• [ТЕКСТ ДОКУМЕНТА]
Тем не менее идея «узкого банкинга» может оказаться работоспособной. Кэй считает, что деятельность таких банков необходимо лицензировать, и для получения лицензии они должны отвечать требованиям регуляторов в плане наличия достаточного капитала для выполнения своих обязательств по депозитам, а их деятельность в секторе «казино» должна лишь поддерживать утилитарные функции, а не рассматриваться как еще один самостоятельный источник прибыли. «Узкие банки» могут оказаться единственными институтами, в соответствии с законом имеющими право называть себя банками и открывать депозитные счета для малого бизнеса и физических лиц, осуществлять межбанковские расчеты и переводы с одного счета на другой, а также обеспечивать работу банкоматов, и единственными банками, в которых вклады населения будут страховаться средствами налогоплательщиков.

• [СТРОКИ ДАННЫХ]
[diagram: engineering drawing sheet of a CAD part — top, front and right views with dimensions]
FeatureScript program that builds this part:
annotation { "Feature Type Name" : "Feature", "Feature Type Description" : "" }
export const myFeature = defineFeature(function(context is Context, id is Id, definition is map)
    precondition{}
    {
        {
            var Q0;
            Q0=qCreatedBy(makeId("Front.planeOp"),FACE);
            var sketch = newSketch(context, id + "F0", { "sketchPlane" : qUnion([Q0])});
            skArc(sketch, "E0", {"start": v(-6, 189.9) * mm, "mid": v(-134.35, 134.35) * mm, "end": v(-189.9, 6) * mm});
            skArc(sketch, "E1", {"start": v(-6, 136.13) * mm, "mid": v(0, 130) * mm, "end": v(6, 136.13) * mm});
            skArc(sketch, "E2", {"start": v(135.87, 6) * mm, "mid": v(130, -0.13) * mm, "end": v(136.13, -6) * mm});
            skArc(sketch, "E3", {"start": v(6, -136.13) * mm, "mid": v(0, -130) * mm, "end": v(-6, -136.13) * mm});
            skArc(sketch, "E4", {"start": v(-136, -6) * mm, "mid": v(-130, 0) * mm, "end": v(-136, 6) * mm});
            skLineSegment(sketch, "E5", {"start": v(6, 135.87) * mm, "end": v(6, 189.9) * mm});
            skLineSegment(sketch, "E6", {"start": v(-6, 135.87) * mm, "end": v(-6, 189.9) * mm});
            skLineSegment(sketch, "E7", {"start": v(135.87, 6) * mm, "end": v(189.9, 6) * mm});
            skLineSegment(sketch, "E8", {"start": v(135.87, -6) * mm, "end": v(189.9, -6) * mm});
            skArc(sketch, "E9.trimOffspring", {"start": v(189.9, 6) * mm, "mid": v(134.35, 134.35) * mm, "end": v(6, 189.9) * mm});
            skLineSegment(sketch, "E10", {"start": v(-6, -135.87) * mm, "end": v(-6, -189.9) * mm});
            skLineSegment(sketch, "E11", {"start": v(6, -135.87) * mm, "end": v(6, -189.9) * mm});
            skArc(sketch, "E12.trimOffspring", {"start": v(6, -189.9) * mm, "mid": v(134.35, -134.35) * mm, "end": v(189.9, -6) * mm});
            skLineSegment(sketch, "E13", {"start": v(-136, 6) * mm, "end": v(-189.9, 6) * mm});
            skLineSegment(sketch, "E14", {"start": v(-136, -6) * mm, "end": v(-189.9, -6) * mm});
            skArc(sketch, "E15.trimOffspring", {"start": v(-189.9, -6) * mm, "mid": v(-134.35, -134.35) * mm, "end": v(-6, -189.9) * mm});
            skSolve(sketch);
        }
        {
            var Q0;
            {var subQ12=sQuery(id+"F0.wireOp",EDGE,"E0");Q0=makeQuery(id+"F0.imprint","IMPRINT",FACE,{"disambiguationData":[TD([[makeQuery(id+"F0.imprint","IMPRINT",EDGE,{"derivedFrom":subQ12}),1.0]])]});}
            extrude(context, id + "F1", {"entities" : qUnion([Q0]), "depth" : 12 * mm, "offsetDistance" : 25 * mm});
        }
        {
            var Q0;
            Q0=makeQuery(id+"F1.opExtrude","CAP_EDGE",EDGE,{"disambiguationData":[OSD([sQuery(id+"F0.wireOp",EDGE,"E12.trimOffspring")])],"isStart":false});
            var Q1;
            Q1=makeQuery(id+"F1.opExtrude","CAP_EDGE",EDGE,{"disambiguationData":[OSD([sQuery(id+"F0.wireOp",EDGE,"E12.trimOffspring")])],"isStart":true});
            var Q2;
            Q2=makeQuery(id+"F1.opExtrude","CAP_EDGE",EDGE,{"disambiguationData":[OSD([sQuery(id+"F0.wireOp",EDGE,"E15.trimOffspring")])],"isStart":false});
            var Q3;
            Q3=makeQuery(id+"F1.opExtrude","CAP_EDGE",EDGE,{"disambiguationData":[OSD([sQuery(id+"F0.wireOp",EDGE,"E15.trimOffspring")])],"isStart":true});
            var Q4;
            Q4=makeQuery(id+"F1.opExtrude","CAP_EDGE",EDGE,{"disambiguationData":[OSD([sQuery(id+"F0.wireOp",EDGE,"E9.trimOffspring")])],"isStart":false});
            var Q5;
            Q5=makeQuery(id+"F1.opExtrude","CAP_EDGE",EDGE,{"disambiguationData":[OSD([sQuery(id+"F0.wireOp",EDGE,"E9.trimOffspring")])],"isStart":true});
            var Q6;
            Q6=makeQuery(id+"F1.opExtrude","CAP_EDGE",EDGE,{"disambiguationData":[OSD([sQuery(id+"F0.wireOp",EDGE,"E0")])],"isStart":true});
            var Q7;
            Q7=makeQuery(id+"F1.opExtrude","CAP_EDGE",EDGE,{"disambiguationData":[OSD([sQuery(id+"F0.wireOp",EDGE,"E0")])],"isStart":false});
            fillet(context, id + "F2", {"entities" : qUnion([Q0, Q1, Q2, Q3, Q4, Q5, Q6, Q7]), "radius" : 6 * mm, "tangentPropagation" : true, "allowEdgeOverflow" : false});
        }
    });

• [ЗАДАНИЯ]
1: Выпишите дословно фрагмент из текста об «узком банкинге». Начните со слов «Тем не менее» и остановитесь после слов «страховаться средствами налогоплательщиков.».
2: Ответьте на вопросы по тексту об «узком банкинге»:
(a) Кто, согласно тексту, считает, что деятельность «узких банков» необходимо лицензировать?
(b) Чьими средствами будут страховаться вклады населения в «узких банках»?
(c) Какую роль должна играть деятельность таких банков в секторе «казино»?

• [ОТВЕТЫ НИЖЕ]
1:
Тем не менее идея «узкого банкинга» может оказаться работоспособной. Кэй считает, что деятельность таких банков необходимо лицензировать, и для получения лицензии они должны отвечать требованиям регуляторов в плане наличия достаточного капитала для выполнения своих обязательств по депозитам, а их деятельность в секторе «казино» должна лишь поддерживать утилитарные функции, а не рассматриваться как еще один самостоятельный источник прибыли. «Узкие банки» могут оказаться единственными институтами, в соответствии с законом имеющими право называть себя банками и открывать депозитные счета для малого бизнеса и физических лиц, осуществлять межбанковские расчеты и переводы с одного счета на другой, а также обеспечивать работу банкоматов, и единственными банками, в которых вклады населения будут страховаться средствами налогоплательщиков.

2:
(a) Кэй.
(b) Средствами налогоплательщиков.
(c) Она должна лишь поддерживать утилитарные функции, а не рассматриваться как еще один самостоятельный источник прибыли.